# [Exercise brief]
Each line from the one containing "Draw a box round the upper" through the end of the data must be retyped exactly, and no other line.

─── Data for processing ───

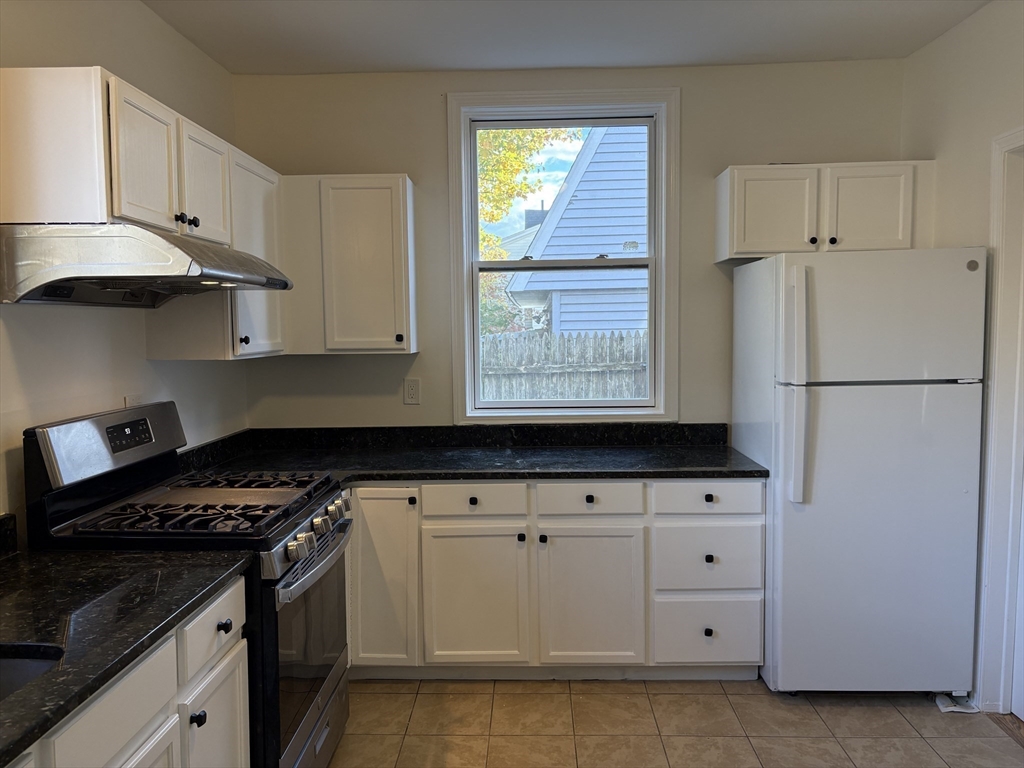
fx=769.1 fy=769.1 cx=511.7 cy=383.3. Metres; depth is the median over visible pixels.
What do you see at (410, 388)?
wall outlet
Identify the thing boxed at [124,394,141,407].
wall outlet
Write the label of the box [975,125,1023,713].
door frame
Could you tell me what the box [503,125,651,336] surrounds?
neighboring house
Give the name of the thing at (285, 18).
ceiling
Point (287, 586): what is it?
gas range
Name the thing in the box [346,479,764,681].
base cabinet
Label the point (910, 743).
floor
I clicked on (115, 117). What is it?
upper cabinet
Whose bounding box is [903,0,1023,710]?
right wall
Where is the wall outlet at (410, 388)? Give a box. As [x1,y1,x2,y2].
[403,377,419,404]
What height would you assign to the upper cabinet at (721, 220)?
0.394 m
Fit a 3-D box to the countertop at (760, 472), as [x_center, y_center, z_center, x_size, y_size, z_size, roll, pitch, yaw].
[-0.137,0.299,3.351,2.579,0.140,0.835,0,4,2]
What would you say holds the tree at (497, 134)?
on the ground
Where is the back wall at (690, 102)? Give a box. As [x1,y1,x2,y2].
[231,59,907,432]
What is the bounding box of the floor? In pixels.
[325,676,1022,767]
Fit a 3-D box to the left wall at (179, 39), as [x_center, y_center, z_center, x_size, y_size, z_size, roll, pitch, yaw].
[-1.470,0.077,1.018,0.152,2.674,5.415,0,4,2]
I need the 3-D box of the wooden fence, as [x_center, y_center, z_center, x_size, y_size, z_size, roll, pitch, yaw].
[0.648,0.286,8.411,5.886,1.772,0.093,0,4,2]
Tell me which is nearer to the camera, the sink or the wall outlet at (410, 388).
the sink
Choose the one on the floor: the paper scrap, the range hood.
the paper scrap
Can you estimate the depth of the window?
3.70 m
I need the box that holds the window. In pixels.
[446,88,679,423]
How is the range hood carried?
attached to the upper cabinet at (115, 117)
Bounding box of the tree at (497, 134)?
[476,128,572,333]
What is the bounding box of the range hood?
[0,223,290,306]
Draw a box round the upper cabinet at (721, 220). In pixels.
[714,161,934,261]
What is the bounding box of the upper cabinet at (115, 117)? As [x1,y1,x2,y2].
[2,68,284,359]
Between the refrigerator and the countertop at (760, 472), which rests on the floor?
the refrigerator
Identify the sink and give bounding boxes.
[0,644,63,701]
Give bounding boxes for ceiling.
[144,0,988,74]
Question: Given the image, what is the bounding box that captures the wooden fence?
[477,330,648,401]
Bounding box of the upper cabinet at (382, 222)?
[279,174,417,354]
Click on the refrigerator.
(902, 403)
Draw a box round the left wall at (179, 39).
[0,0,244,541]
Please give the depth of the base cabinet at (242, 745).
1.63 m
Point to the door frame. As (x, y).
(997, 386)
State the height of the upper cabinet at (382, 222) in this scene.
0.769 m
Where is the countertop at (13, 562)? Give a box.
[0,540,251,765]
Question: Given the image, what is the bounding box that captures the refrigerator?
[734,247,986,696]
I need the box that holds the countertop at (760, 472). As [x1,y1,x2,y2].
[171,423,762,483]
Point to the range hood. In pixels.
(221, 276)
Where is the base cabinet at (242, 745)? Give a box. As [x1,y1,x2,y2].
[8,575,248,767]
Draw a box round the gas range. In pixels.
[22,400,355,767]
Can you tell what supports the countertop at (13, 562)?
on the base cabinet at (242, 745)
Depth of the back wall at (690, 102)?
3.60 m
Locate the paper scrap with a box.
[935,692,977,713]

───

# [Answer space]
Draw a box round the upper cabinet at (721, 220). In pixels.
[714,161,934,261]
What is the bounding box of the upper cabinet at (115, 117)? As [x1,y1,x2,y2].
[2,68,284,359]
Between the refrigerator and the countertop at (760, 472), which rests on the floor?
the refrigerator
Identify the sink and give bounding boxes.
[0,644,63,701]
Give bounding boxes for ceiling.
[144,0,988,74]
Question: Given the image, what is the bounding box that captures the wooden fence?
[477,330,648,401]
Bounding box of the upper cabinet at (382, 222)?
[279,174,417,354]
Click on the refrigerator.
(902, 403)
Draw a box round the left wall at (179, 39).
[0,0,244,541]
Please give the depth of the base cabinet at (242, 745).
1.63 m
Point to the door frame. As (x, y).
(997, 386)
State the height of the upper cabinet at (382, 222) in this scene.
0.769 m
Where is the countertop at (13, 562)? Give a box.
[0,540,251,765]
Question: Given the image, what is the bounding box that captures the refrigerator?
[734,247,986,696]
I need the box that holds the countertop at (760, 472). As [x1,y1,x2,y2].
[171,423,762,483]
Point to the range hood. In pixels.
(221, 276)
Where is the base cabinet at (242, 745)? Give a box. As [x1,y1,x2,y2].
[8,575,248,767]
Draw a box round the gas range. In pixels.
[22,400,355,767]
Can you tell what supports the countertop at (13, 562)?
on the base cabinet at (242, 745)
Depth of the back wall at (690, 102)?
3.60 m
Locate the paper scrap with a box.
[935,692,977,713]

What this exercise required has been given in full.